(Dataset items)

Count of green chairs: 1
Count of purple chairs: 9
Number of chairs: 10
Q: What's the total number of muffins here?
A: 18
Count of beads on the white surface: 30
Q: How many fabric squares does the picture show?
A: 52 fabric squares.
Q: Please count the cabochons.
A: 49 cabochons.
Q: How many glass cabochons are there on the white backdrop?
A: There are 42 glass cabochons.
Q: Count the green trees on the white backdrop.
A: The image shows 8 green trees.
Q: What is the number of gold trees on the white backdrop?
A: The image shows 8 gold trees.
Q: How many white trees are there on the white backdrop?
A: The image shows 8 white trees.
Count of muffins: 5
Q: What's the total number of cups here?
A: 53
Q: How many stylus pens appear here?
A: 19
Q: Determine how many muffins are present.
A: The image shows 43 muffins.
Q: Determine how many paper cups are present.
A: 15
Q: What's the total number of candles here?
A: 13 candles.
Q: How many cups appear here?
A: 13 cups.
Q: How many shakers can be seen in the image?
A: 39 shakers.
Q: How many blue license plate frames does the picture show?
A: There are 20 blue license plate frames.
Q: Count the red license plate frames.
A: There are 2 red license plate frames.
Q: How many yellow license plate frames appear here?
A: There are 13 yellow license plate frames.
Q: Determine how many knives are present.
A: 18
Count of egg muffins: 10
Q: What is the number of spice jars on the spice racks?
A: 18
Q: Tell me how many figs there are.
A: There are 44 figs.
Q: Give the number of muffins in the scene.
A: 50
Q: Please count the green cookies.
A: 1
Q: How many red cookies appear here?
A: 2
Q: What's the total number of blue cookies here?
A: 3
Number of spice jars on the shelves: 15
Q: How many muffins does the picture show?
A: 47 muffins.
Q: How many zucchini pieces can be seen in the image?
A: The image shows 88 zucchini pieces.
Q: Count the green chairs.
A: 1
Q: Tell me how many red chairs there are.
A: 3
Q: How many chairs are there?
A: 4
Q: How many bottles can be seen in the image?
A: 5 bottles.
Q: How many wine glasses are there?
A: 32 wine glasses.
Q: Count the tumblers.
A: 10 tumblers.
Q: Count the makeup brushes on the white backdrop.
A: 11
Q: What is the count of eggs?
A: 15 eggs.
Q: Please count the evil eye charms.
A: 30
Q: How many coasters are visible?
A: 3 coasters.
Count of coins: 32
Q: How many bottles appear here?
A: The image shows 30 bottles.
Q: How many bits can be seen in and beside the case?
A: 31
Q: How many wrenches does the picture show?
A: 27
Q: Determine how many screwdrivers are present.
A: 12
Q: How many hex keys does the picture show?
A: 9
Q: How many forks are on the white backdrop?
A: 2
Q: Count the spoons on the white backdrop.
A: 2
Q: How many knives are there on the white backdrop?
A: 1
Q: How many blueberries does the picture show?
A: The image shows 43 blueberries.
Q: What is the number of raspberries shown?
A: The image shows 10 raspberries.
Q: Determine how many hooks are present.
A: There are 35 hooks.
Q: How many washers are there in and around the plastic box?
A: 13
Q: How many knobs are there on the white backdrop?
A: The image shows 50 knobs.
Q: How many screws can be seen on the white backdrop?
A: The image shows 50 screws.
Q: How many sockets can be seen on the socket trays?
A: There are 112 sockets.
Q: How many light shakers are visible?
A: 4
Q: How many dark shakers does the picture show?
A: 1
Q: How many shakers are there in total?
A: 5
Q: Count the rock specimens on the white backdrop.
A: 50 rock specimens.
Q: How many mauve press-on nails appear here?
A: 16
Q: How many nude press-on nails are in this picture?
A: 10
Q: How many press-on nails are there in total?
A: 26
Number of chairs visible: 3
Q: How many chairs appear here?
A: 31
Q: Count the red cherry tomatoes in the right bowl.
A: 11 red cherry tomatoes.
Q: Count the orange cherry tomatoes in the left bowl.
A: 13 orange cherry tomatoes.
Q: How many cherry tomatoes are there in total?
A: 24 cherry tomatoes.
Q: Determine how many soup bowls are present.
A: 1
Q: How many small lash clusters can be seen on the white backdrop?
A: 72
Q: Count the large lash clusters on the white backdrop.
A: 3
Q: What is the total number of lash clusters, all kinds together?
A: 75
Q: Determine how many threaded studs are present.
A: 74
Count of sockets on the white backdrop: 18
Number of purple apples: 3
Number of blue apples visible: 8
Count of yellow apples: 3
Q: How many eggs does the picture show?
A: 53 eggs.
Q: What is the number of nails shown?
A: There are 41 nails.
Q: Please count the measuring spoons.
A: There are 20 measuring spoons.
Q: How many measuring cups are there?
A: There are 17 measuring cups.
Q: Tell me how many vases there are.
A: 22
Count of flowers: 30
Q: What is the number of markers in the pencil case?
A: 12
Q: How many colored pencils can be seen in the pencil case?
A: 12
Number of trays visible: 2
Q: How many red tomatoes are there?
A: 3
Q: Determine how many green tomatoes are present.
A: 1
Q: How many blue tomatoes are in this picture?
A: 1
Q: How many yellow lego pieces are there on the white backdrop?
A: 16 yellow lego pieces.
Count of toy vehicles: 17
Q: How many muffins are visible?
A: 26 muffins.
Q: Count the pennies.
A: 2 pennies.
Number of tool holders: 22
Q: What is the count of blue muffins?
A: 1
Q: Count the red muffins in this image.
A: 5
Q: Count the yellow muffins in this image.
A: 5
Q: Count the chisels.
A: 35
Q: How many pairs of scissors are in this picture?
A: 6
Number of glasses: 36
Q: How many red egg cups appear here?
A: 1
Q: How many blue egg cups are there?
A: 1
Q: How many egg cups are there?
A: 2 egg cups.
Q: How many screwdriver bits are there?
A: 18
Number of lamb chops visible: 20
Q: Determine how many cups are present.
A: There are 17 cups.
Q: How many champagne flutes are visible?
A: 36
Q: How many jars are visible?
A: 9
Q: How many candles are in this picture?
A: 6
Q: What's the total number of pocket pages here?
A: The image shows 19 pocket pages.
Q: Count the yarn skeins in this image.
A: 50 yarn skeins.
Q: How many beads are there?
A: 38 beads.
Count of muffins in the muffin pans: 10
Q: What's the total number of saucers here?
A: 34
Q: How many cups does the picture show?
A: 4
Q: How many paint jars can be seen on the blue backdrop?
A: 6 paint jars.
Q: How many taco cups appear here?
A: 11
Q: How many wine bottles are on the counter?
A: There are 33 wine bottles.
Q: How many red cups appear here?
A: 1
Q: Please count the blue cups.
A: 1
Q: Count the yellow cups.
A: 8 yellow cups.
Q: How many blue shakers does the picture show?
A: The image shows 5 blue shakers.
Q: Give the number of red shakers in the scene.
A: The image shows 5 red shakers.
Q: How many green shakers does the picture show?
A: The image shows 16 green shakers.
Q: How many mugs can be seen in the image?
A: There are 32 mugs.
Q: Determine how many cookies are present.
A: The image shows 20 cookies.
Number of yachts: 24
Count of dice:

### TASK DETAILS
Extract every line of the records above that contains the word "spoons", treating uppercase and lowercase as different.

### OUTPUT OF THE TASK
Q: Count the spoons on the white backdrop.
Q: Please count the measuring spoons.
A: There are 20 measuring spoons.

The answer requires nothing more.